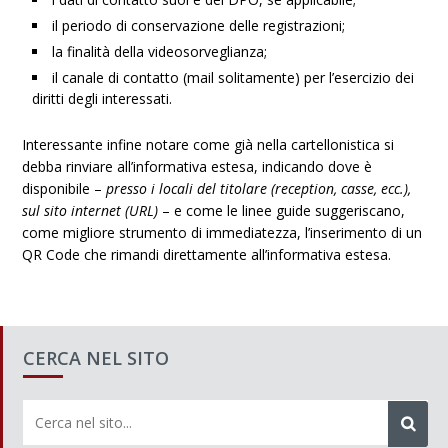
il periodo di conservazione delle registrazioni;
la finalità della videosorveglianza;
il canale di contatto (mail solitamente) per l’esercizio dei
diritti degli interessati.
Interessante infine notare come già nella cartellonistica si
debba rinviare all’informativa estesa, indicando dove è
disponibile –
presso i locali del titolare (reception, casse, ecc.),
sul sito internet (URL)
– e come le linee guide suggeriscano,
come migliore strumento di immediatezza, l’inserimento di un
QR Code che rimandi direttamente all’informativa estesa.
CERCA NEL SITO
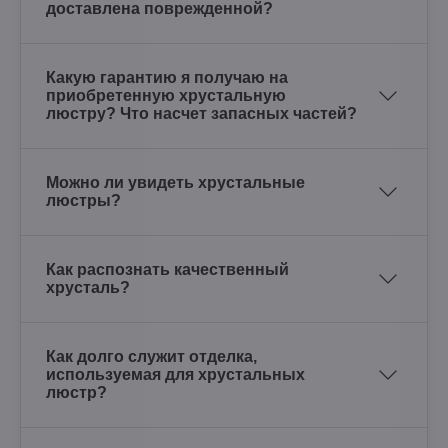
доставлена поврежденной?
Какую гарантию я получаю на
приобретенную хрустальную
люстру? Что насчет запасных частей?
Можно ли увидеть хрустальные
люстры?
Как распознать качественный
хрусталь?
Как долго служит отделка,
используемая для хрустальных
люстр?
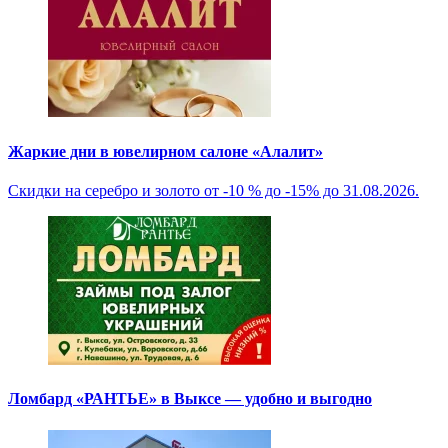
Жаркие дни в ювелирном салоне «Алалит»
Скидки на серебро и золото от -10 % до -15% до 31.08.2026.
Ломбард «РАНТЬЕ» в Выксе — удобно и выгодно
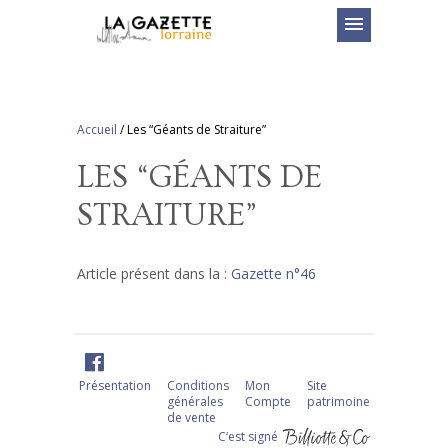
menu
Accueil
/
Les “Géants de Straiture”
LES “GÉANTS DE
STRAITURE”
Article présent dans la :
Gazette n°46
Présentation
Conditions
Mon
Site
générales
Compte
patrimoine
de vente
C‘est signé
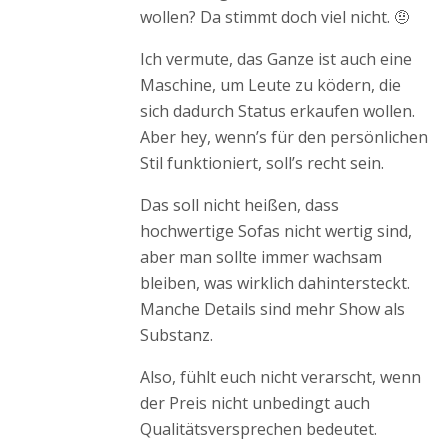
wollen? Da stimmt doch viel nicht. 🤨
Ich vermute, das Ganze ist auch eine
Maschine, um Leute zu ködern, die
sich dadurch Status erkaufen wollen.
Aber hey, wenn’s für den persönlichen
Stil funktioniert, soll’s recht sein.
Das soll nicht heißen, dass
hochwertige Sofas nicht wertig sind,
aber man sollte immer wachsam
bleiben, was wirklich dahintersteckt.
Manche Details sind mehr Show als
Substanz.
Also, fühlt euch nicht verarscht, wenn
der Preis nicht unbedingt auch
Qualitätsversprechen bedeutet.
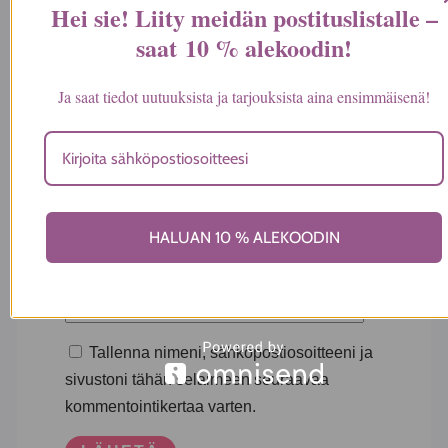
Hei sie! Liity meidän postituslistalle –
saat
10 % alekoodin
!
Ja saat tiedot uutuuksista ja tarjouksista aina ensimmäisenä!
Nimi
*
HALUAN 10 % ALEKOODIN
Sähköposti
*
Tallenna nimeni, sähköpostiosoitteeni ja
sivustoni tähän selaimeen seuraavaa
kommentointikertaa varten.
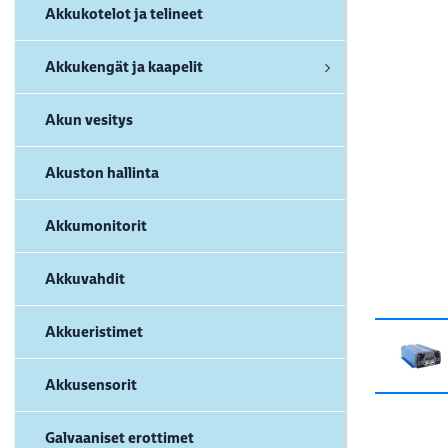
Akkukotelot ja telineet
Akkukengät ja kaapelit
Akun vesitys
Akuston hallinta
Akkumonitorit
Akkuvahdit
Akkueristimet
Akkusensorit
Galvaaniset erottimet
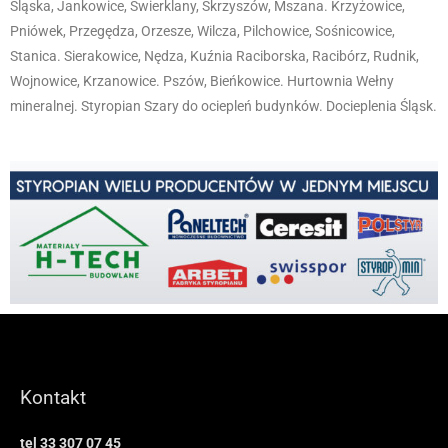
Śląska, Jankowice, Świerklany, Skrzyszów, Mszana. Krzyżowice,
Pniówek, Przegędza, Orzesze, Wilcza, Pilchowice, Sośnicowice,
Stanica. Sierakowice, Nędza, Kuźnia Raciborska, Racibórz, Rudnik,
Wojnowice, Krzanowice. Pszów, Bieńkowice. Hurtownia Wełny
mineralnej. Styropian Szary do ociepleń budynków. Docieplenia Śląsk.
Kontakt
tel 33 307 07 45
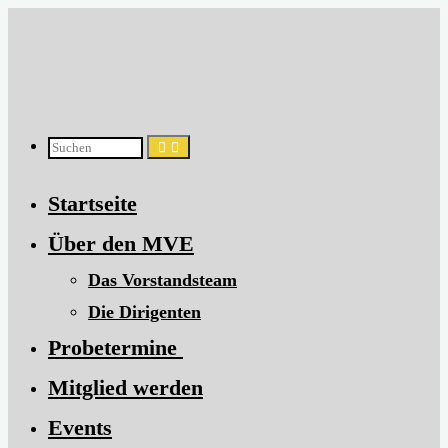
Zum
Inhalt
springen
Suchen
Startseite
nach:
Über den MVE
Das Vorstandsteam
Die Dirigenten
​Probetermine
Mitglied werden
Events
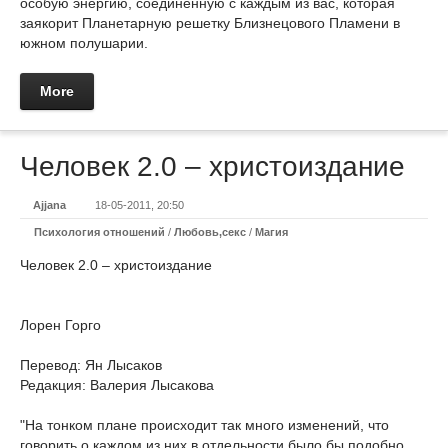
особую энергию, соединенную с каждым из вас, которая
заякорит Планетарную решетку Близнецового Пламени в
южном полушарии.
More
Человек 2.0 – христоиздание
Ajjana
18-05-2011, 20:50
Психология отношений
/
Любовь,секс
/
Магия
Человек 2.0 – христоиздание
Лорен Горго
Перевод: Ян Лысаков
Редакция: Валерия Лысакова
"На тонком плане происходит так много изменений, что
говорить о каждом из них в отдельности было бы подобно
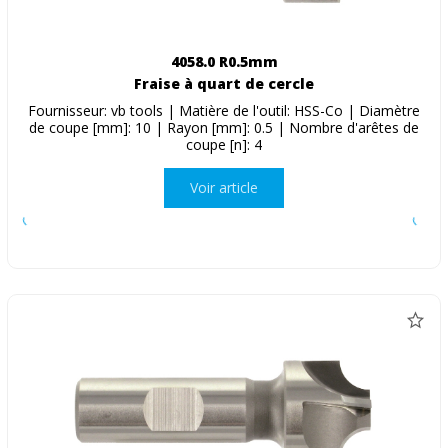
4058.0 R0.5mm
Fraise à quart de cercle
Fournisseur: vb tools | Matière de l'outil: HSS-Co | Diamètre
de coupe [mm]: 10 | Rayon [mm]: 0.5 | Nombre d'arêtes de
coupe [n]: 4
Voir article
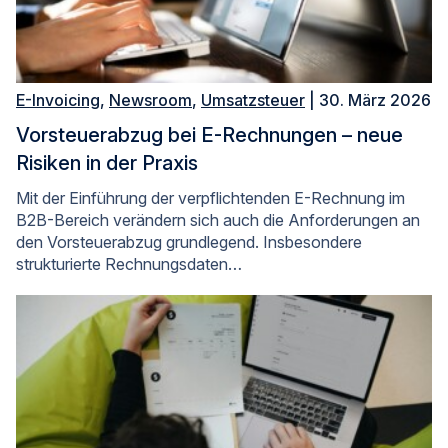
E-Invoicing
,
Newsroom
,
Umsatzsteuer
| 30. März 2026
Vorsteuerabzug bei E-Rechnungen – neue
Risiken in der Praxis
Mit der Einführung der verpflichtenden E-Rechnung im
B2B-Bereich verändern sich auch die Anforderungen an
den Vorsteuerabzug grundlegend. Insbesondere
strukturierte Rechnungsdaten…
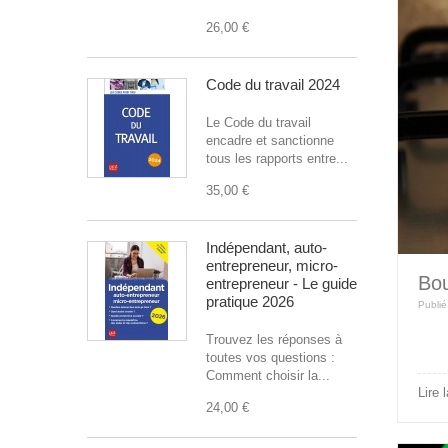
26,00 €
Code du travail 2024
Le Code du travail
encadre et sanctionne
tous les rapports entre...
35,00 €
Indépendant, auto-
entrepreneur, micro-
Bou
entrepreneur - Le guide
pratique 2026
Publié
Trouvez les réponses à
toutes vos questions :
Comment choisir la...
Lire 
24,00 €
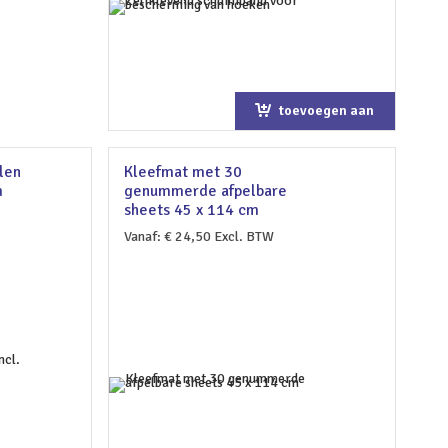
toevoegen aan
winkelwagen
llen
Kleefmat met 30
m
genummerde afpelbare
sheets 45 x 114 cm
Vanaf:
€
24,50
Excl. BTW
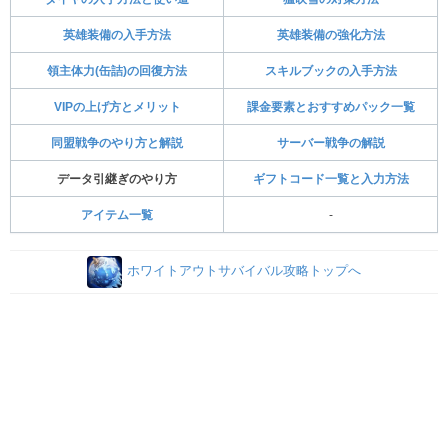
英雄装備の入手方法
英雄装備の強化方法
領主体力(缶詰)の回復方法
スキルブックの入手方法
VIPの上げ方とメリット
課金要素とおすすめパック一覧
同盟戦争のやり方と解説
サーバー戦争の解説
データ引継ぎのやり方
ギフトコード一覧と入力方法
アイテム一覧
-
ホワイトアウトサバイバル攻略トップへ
*****
● TASK
Quote the text of every row above line for line, leaving out the pictures.

● TASK ANSWER
il periodo di conservazione delle registrazioni;
la finalità della videosorveglianza;
il canale di contatto (mail solitamente) per l’esercizio dei
diritti degli interessati.
Interessante infine notare come già nella cartellonistica si
debba rinviare all’informativa estesa, indicando dove è
disponibile –
presso i locali del titolare (reception, casse, ecc.),
sul sito internet (URL)
– e come le linee guide suggeriscano,
come migliore strumento di immediatezza, l’inserimento di un
QR Code che rimandi direttamente all’informativa estesa.
CERCA NEL SITO
доставлена поврежденной?
Какую гарантию я получаю на
приобретенную хрустальную
люстру? Что насчет запасных частей?
Можно ли увидеть хрустальные
люстры?
Как распознать качественный
хрусталь?
Как долго служит отделка,
используемая для хрустальных
люстр?
Жаркие дни в ювелирном салоне «Алалит»
Скидки на серебро и золото от -10 % до -15% до 31.08.2026.
Ломбард «РАНТЬЕ» в Выксе — удобно и выгодно
menu
Accueil
/
Les “Géants de Straiture”
LES “GÉANTS DE
STRAITURE”
Article présent dans la :
Gazette n°46
Présentation
Conditions
Mon
Site
générales
Compte
patrimoine
de vente
C‘est signé
wollen? Da stimmt doch viel nicht. 🤨
Ich vermute, das Ganze ist auch eine
Maschine, um Leute zu ködern, die
sich dadurch Status erkaufen wollen.
Aber hey, wenn’s für den persönlichen
Stil funktioniert, soll’s recht sein.
Das soll nicht heißen, dass
hochwertige Sofas nicht wertig sind,
aber man sollte immer wachsam
bleiben, was wirklich dahintersteckt.
Manche Details sind mehr Show als
Substanz.
Also, fühlt euch nicht verarscht, wenn
der Preis nicht unbedingt auch
Qualitätsversprechen bedeutet.
Hei sie! Liity meidän postituslistalle –
saat
10 % alekoodin
!
Ja saat tiedot uutuuksista ja tarjouksista aina ensimmäisenä!
Nimi
*
HALUAN 10 % ALEKOODIN
Sähköposti
*
Tallenna nimeni, sähköpostiosoitteeni ja
sivustoni tähän selaimeen seuraavaa
kommentointikertaa varten.
Akkukotelot ja telineet
Akkukengät ja kaapelit
Akun vesitys
Akuston hallinta
Akkumonitorit
Akkuvahdit
Akkueristimet
Akkusensorit
Galvaaniset erottimet
Śląska, Jankowice, Świerklany, Skrzyszów, Mszana. Krzyżowice,
Pniówek, Przegędza, Orzesze, Wilcza, Pilchowice, Sośnicowice,
Stanica. Sierakowice, Nędza, Kuźnia Raciborska, Racibórz, Rudnik,
Wojnowice, Krzanowice. Pszów, Bieńkowice. Hurtownia Wełny
mineralnej. Styropian Szary do ociepleń budynków. Docieplenia Śląsk.
Kontakt
tel 33 307 07 45
Zum
Inhalt
springen
Suchen
Startseite
nach:
Über den MVE
Das Vorstandsteam
Die Dirigenten
​Probetermine
Mitglied werden
Events
особую энергию, соединенную с каждым из вас, которая
заякорит Планетарную решетку Близнецового Пламени в
южном полушарии.
More
Человек 2.0 – христоиздание
Ajjana
18-05-2011, 20:50
Психология отношений
/
Любовь,секс
/
Магия
Человек 2.0 – христоиздание
Лорен Горго
Перевод: Ян Лысаков
Редакция: Валерия Лысакова
"На тонком плане происходит так много изменений, что
говорить о каждом из них в отдельности было бы подобно
4058.0 R0.5mm
Fraise à quart de cercle
Fournisseur: vb tools | Matière de l'outil: HSS-Co | Diamètre
de coupe [mm]: 10 | Rayon [mm]: 0.5 | Nombre d'arêtes de
coupe [n]: 4
Voir article
E-Invoicing
,
Newsroom
,
Umsatzsteuer
| 30. März 2026
Vorsteuerabzug bei E-Rechnungen – neue
Risiken in der Praxis
Mit der Einführung der verpflichtenden E-Rechnung im
B2B-Bereich verändern sich auch die Anforderungen an
den Vorsteuerabzug grundlegend. Insbesondere
strukturierte Rechnungsdaten…
26,00 €
Code du travail 2024
Le Code du travail
encadre et sanctionne
tous les rapports entre...
35,00 €
Indépendant, auto-
entrepreneur, micro-
Bou
entrepreneur - Le guide
pratique 2026
Publié
Trouvez les réponses à
toutes vos questions :
Comment choisir la...
Lire 
24,00 €
toevoegen aan
winkelwagen
llen
Kleefmat met 30
m
genummerde afpelbare
sheets 45 x 114 cm
Vanaf:
€
24,50
Excl. BTW
英雄装備の入手方法
英雄装備の強化方法
領主体力(缶詰)の回復方法
スキルブックの入手方法
VIPの上げ方とメリット
課金要素とおすすめパック一覧
同盟戦争のやり方と解説
サーバー戦争の解説
データ引継ぎのやり方
ギフトコード一覧と入力方法
アイテム一覧
-
ホワイトアウトサバイバル攻略トップへ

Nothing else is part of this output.